Burst pipe dampens plan for reopening library branch
A burst pipe in an upstairs bathroom left upwards of four inches of water in the library’s basement. (Paul Sievers/The Western News)
Lincoln County Library Director Alyssa Ramirez looks over a few books as they dry in the basement of Libby’s library Tuesday morning. (Paul Sievers/The Western News)
Lincoln County Library Director Alyssa Ramirez (Paul Sievers/The Western News)
A roadmap to reopen the county’s libraries got soaked — in Libby, at least — early this week.
Director Alyssa Ramirez optimistically told the Lincoln County Board of Commissioners on May 13 that she expected to open the three library branches in a limited capacity this week. The county’s libraries closed in March as the COVID-19 pandemic worsened throughout the country.
But staff members arriving at the Libby Branch on May 18 discovered that a pipe burst over the weekend. Nearly four inches of water had collected in the building’s newly renovated basement.
While Ramirez did not immediately respond to a request for more information, library staff kept the community abreast of the situation via the agency’s social media platforms. Plans to allow patrons to reenter the building, in any capacity, were pushed off at least a week.
The extra time will give staff members an opportunity to dry out materials and prevent mold from spreading through the branch’s collections, officials wrote on Facebook.
While they are still assessing the damage, the flooding came with an immediate cost.
“While we are doing our best to preserve our collection we were not able to save everything,” staff members post online May 20. “A portion of our nonfiction, Montana collection and archives were destroyed.”
Prior to the catastrophe, library officials were looking forward to welcoming back patrons in small groups. Librarians had switched to curbside pickup of materials earlier this month. Residents can now make an appointment to enter the Eureka and Troy branches.
The appointment system allows librarians to limit the number of patrons in the building to 10 at a time.
The county’s library branches were among the initial institutions to restrict entry in the face of the COVID-19 pandemic. That owed to the infectiousness of the coronavirus and the way patrons typically used library space, Ramirez told county commissioners on May 13.
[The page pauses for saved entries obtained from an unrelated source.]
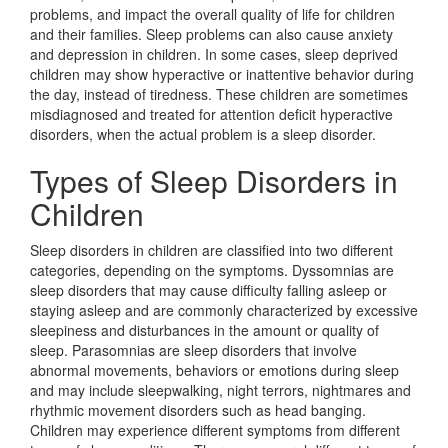
problems, and impact the overall quality of life for children
and their families. Sleep problems can also cause anxiety
and depression in children. In some cases, sleep deprived
children may show hyperactive or inattentive behavior during
the day, instead of tiredness. These children are sometimes
misdiagnosed and treated for attention deficit hyperactive
disorders, when the actual problem is a sleep disorder.
Types of Sleep Disorders in
Children
Sleep disorders in children are classified into two different
categories, depending on the symptoms. Dyssomnias are
sleep disorders that may cause difficulty falling asleep or
staying asleep and are commonly characterized by excessive
sleepiness and disturbances in the amount or quality of
sleep. Parasomnias are sleep disorders that involve
abnormal movements, behaviors or emotions during sleep
and may include sleepwalking, night terrors, nightmares and
rhythmic movement disorders such as head banging.
Children may experience different symptoms from different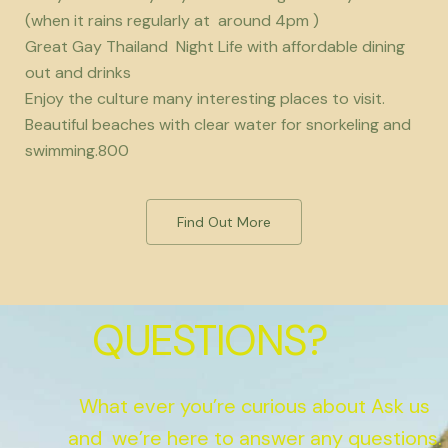
(when it rains regularly at around 4pm )
Great Gay Thailand Night Life with affordable dining
out and drinks
Enjoy the culture many interesting places to visit.
Beautiful beaches with clear water for snorkeling and
swimming.800
Find Out More
QUESTIONS?
What ever you’re curious about Ask us
and we’re here to answer any questions.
Computer services at all branches will be temporarily suspended, according to an informational flyer released by the public library system. Public programming likewise is a no-go in what officials are describing as “phase two” of the library opening plan.
The phases employed by the Lincoln County Library are unrelated to Gov. Steve Bullock’s phased reopening of the state, Ramirez said. They are instead following recommendations from the Montana State Library, she said.
At the May 13 meeting, County Commissioner Jerry Bennett said he did not anticipate a mad rush to get into any of the libraries. Residents likely will remain wary at first, he predicted.
“I’ve been to Troy several times and [the branch] could stand to go to appointments,” he said last week. “Even if you look at restaurants, it’s pretty slow as people are coming back into mainstream life. You’re not going to be overrun.”
Still, gloves or a thorough hand sanitizing will be required before entry. High traffic areas will undergo frequent cleaning. Holds will be made available for immediate pickup by library cardholders.
And the library will set aside the 10 a.m. hour each day for high-risk patrons.
A third phase is expected to begin in early June, Ramirez told commissioners. Patrons will no longer need to make appointments to enter the building, but lingering will not be encouraged, she said.
Additional programs will remain on hiatus until the library system hits the fourth phase, which was described as a return to normalcy.
“We’ve been very aware of what’s going on around the state and what’s been going on around the country, and it’s just because we are a building that anyone can come into,” Ramirez said of the stringent entry rules.
“It is one of the places more likely to have an outbreak,” she told commissioners. “The worst thing we would want is to have an outbreak and this is kind of a high risk place for that.”